Written request
Reproduce every line of text in the data below word for word, leaving out the pictures.

Record excerpts
--------------------------------
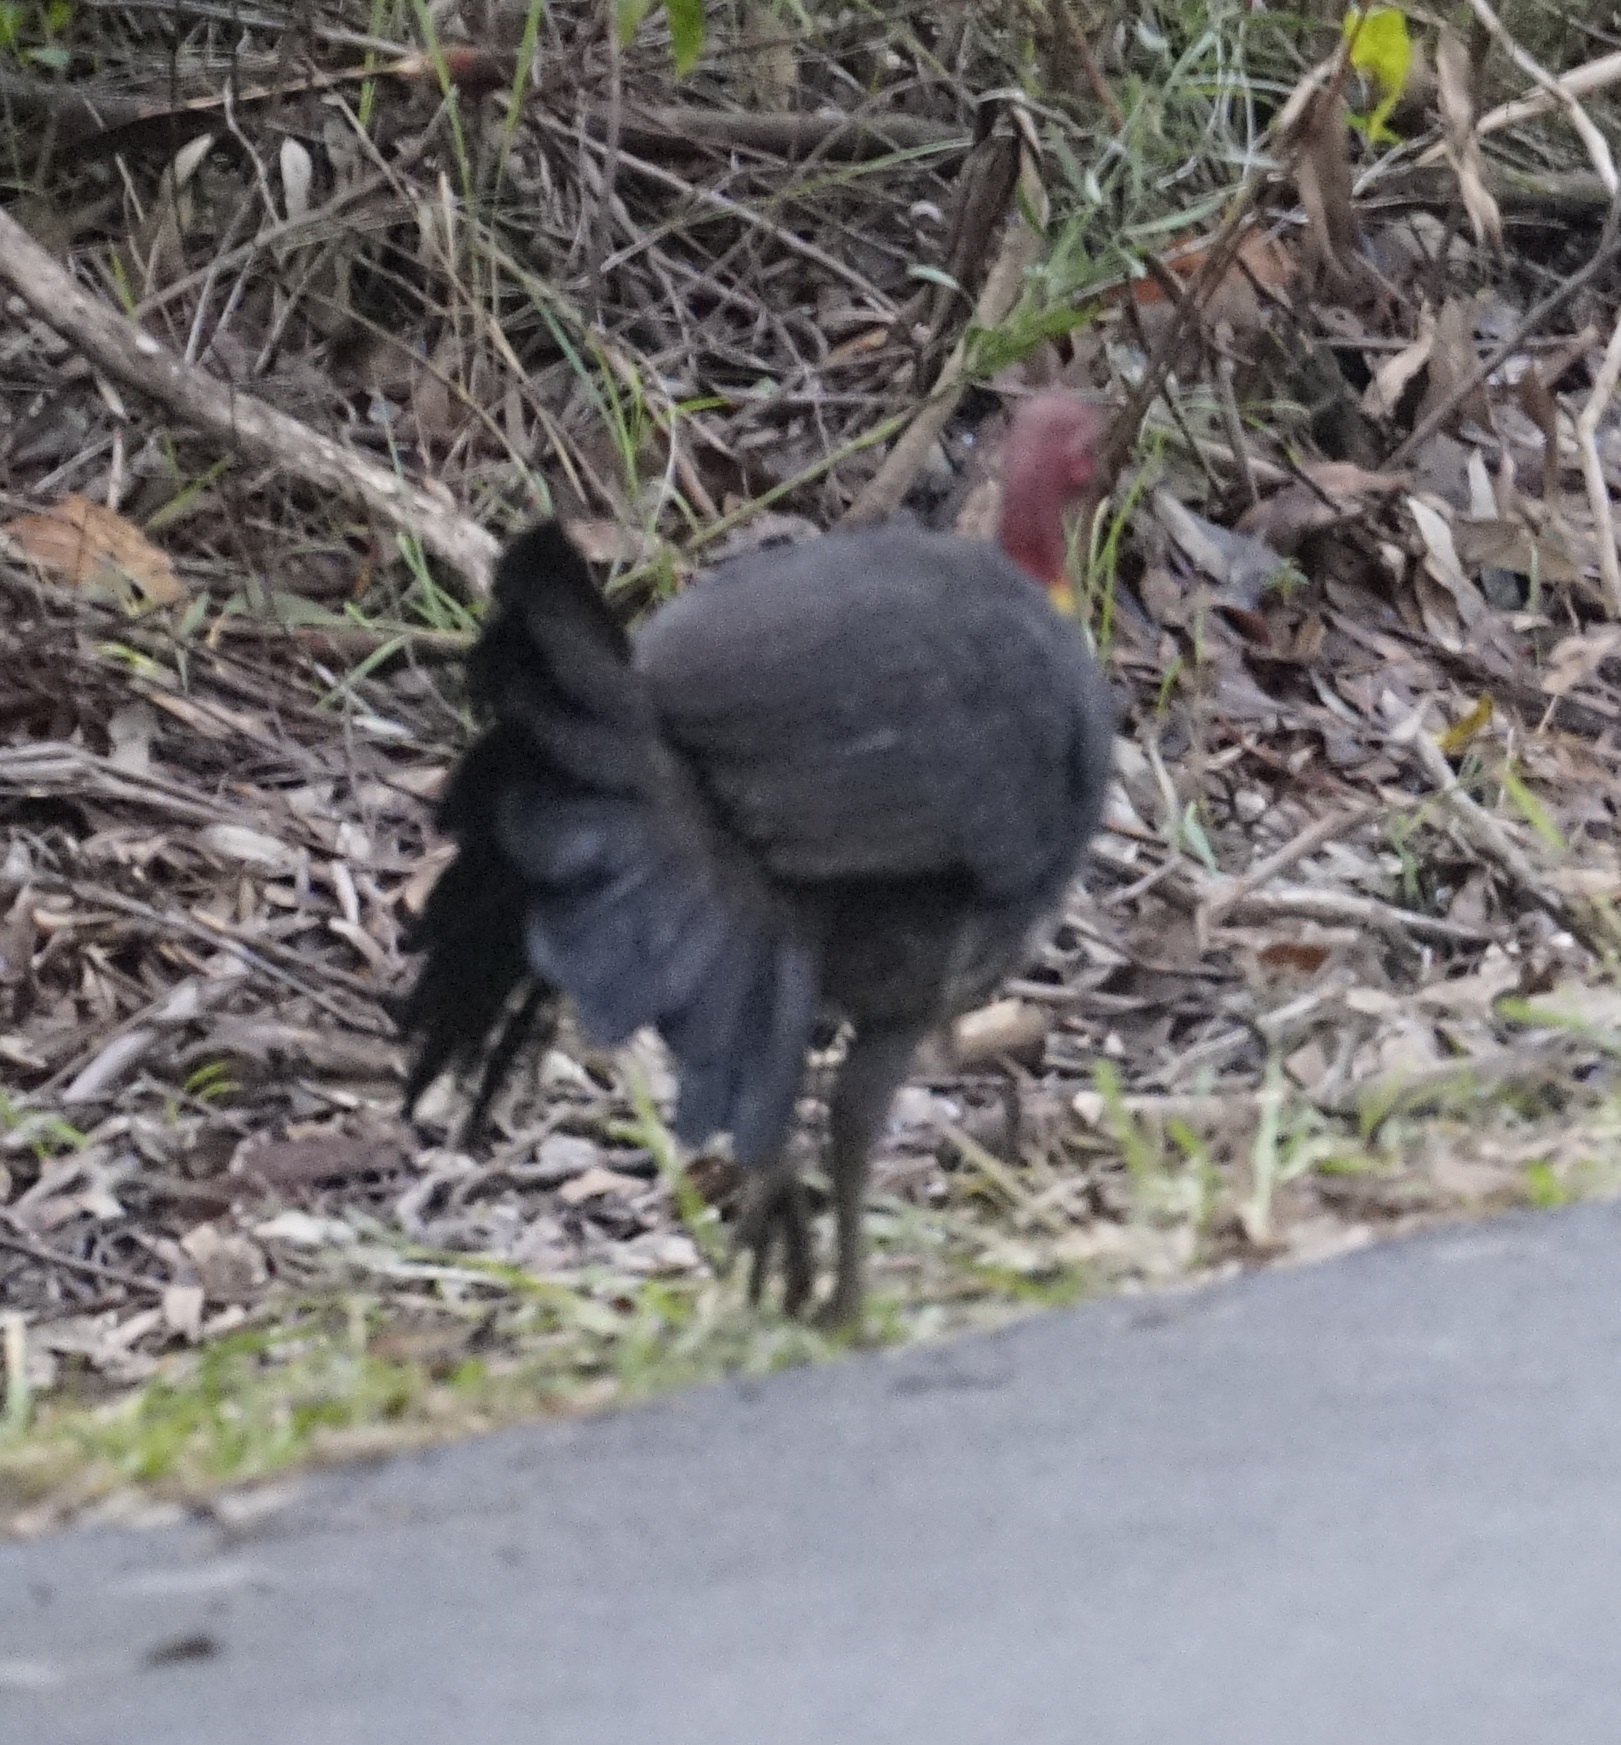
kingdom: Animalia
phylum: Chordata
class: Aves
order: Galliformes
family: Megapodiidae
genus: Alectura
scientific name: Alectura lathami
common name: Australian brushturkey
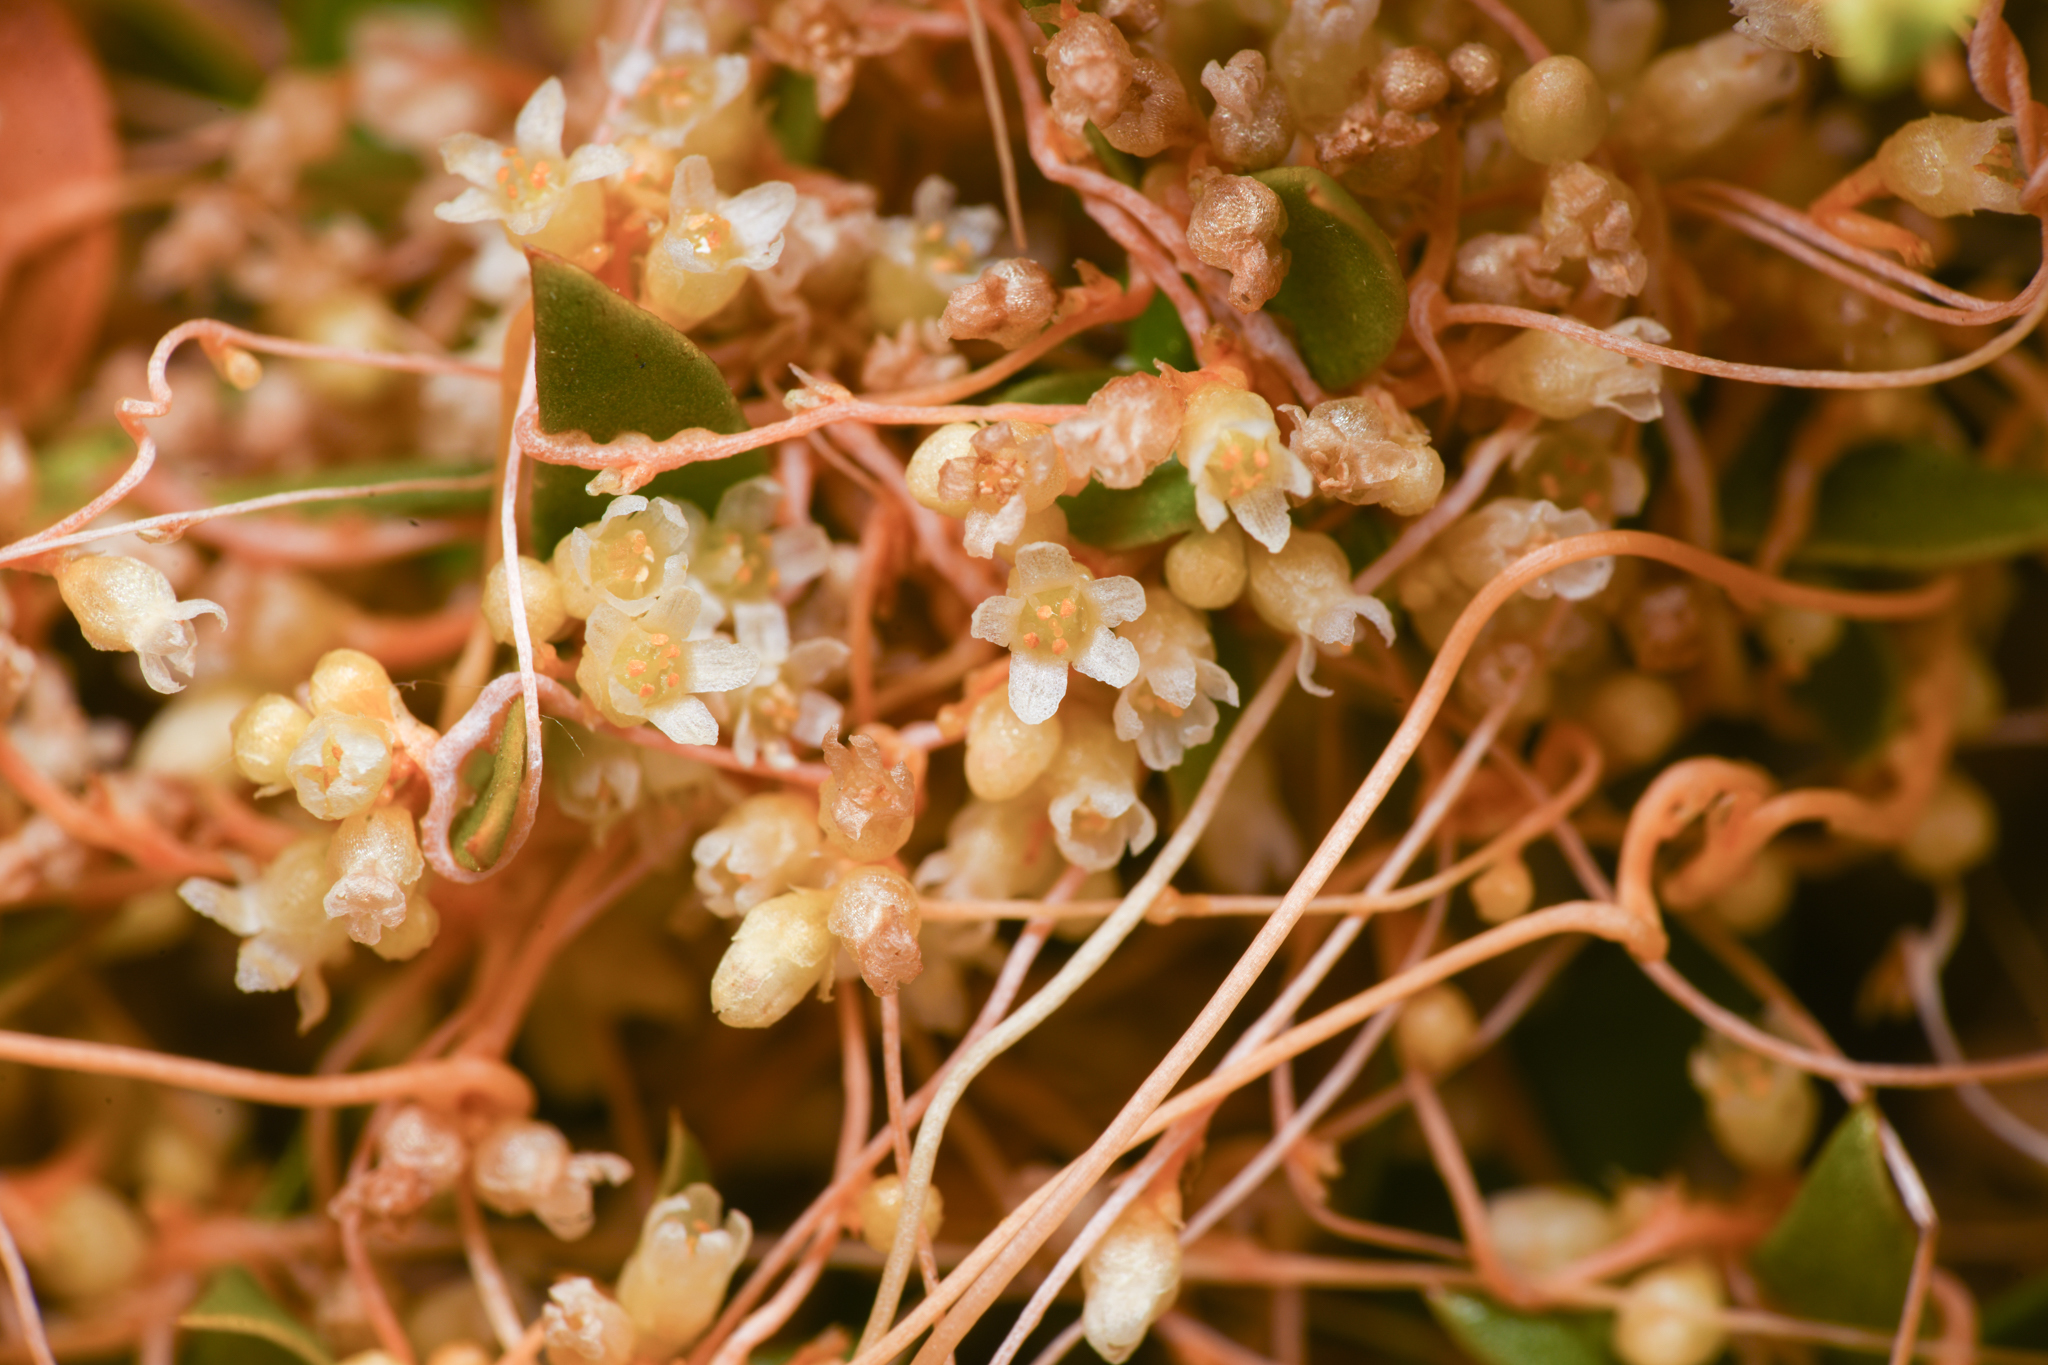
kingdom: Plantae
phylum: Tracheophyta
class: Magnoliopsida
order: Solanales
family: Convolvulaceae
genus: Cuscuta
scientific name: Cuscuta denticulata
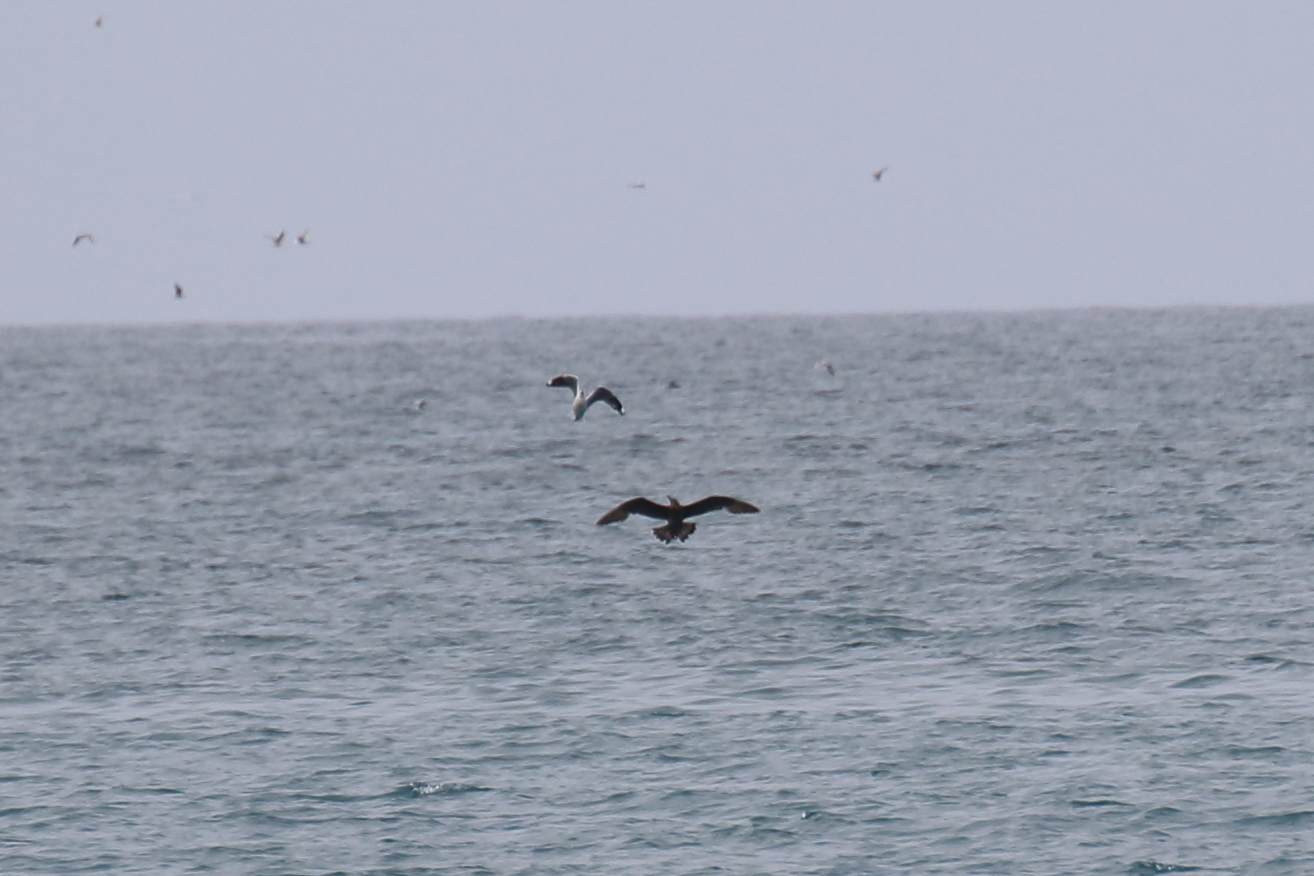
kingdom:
--------------------------------
Solution to the exercise
kingdom: Animalia
phylum: Chordata
class: Aves
order: Galliformes
family: Megapodiidae
genus: Alectura
scientific name: Alectura lathami
common name: Australian brushturkey
kingdom: Plantae
phylum: Tracheophyta
class: Magnoliopsida
order: Solanales
family: Convolvulaceae
genus: Cuscuta
scientific name: Cuscuta denticulata
kingdom:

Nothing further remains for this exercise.